Data records:
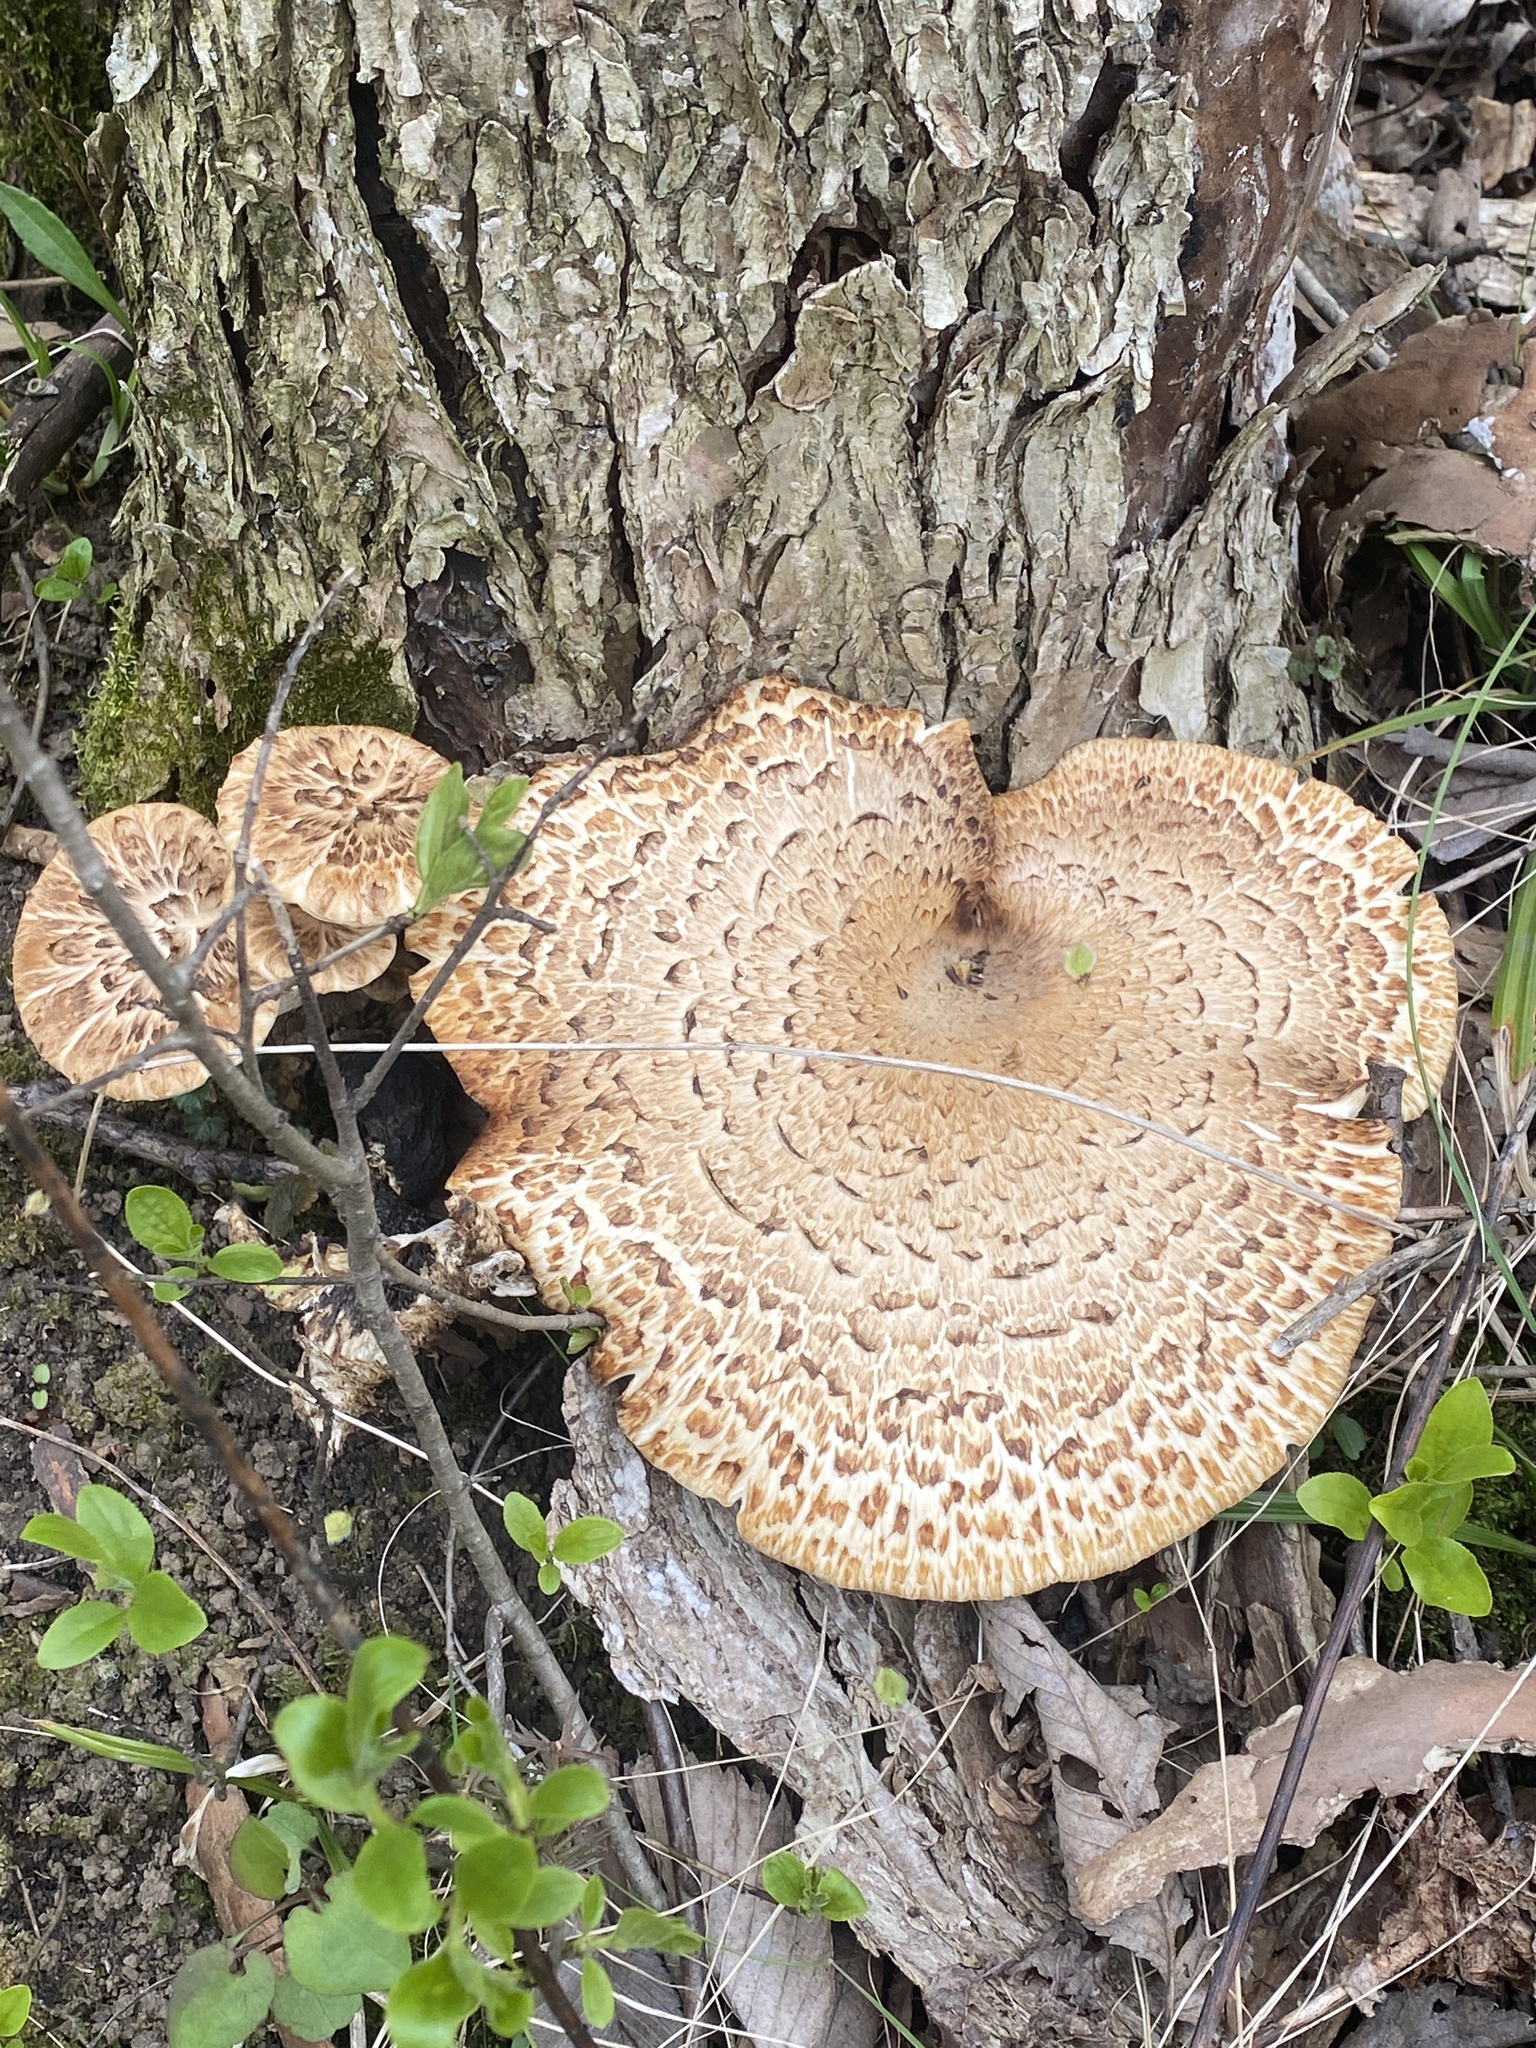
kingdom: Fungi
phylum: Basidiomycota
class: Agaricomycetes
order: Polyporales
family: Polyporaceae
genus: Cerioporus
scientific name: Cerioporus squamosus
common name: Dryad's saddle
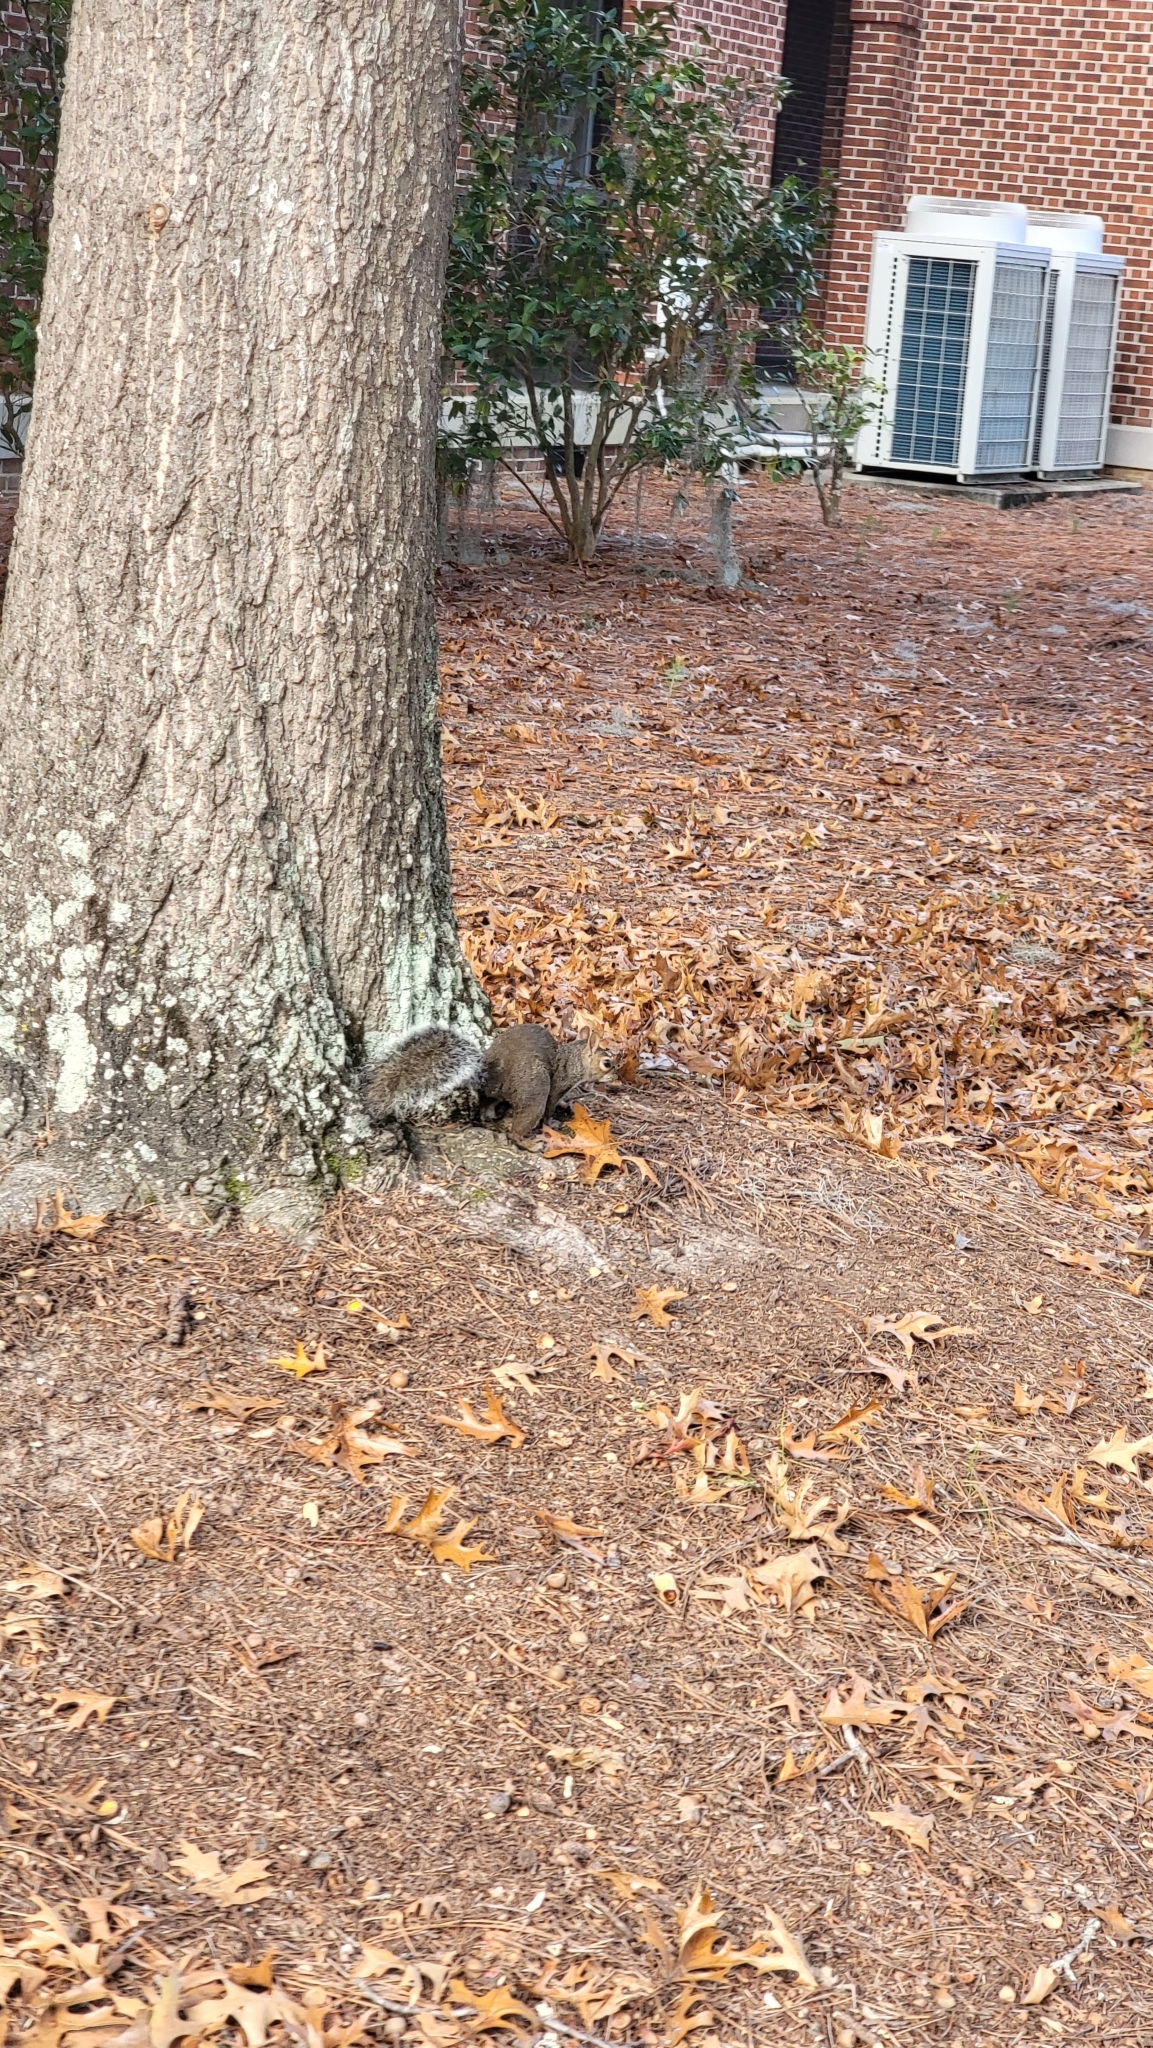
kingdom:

Given exercise: Repeat all of the data above word for word, leaving out the pictures.

Written reply:
kingdom: Fungi
phylum: Basidiomycota
class: Agaricomycetes
order: Polyporales
family: Polyporaceae
genus: Cerioporus
scientific name: Cerioporus squamosus
common name: Dryad's saddle
kingdom:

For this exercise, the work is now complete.